What to produce:
Reproduce the SRGAN commit text below, character for character, taking everything from "2020-08-05 12:08:15 -06:00 · 2020-08-05" down to "three different branches.".

Selected excerpt:
────────

Compute grad GAN loss against both the branch and final target, simplify pixel loss

Also fixes a memory leak issue where we weren't detaching our loss stats when logging them. This stabilizes memory usage substantially.
2020-08-05 12:08:15 -06:00 · 2020-08-05 12:08:15 -06:00 · 26a6a5d512
commit 26a6a5d512
parent 299ee13988
1 changed files with 36 additions and 24 deletions
--- a/codes/models/SRGAN_model.py
+++ b/codes/models/SRGAN_model.py
@ -393,14 +393,13 @@ class SRGANModel(BaseModel):
        var_ref_skips = []
        for var_L, var_LGAN, var_H, var_ref, pix in zip(self.var_L, self.gan_img, self.var_H, self.var_ref, self.pix):
            if self.spsr_enabled:
+                using_gan_img = False
                # SPSR models have outputs from three different branches.

────────

Entries provided:
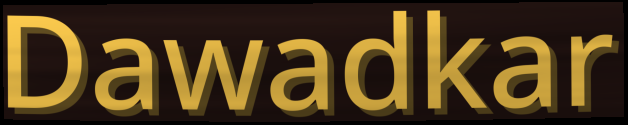
DawadkarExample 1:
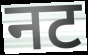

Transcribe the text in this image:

नट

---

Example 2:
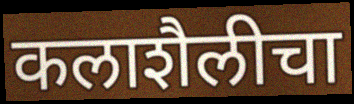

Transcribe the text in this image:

कलाशैलीचा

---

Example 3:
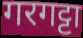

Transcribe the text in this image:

गरगट्टा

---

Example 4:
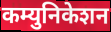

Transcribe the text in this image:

कम्युनिकेशन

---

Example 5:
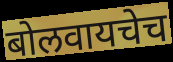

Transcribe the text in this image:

बोलवायचेच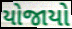
યોજાયો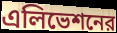
এলিভেশনের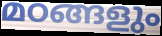
മഠങ്ങളും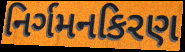
નિર્ગમનકિરણ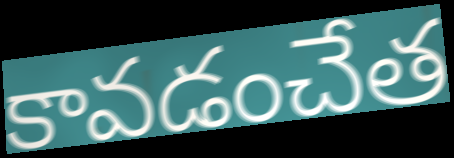
కావడంచేత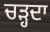
ਚੜ੍ਹਦਾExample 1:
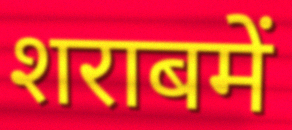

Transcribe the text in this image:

शराबमें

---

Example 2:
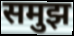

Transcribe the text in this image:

समुझ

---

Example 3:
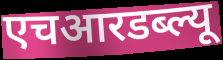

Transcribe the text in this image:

एचआरडब्ल्यू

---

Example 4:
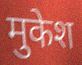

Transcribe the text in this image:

मुकेश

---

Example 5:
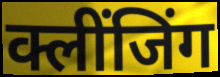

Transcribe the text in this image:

क्लींजिंग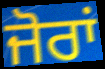
ਜੋਰਾਂ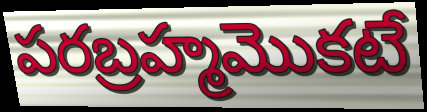
పరబ్రహ్మమొకటేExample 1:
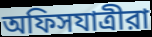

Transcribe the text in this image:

অফিসযাত্রীরা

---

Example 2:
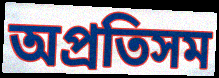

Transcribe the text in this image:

অপ্রতিসম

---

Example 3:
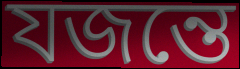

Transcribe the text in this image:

যজন্তে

────────

Response below:
2020-08-05 12:08:15 -06:00 · 2020-08-05 12:08:15 -06:00 · 26a6a5d512
commit 26a6a5d512
parent 299ee13988
1 changed files with 36 additions and 24 deletions
--- a/codes/models/SRGAN_model.py
+++ b/codes/models/SRGAN_model.py
@ -393,14 +393,13 @@ class SRGANModel(BaseModel):
        var_ref_skips = []
        for var_L, var_LGAN, var_H, var_ref, pix in zip(self.var_L, self.gan_img, self.var_H, self.var_ref, self.pix):
            if self.spsr_enabled:
+                using_gan_img = False
                # SPSR models have outputs from three different branches.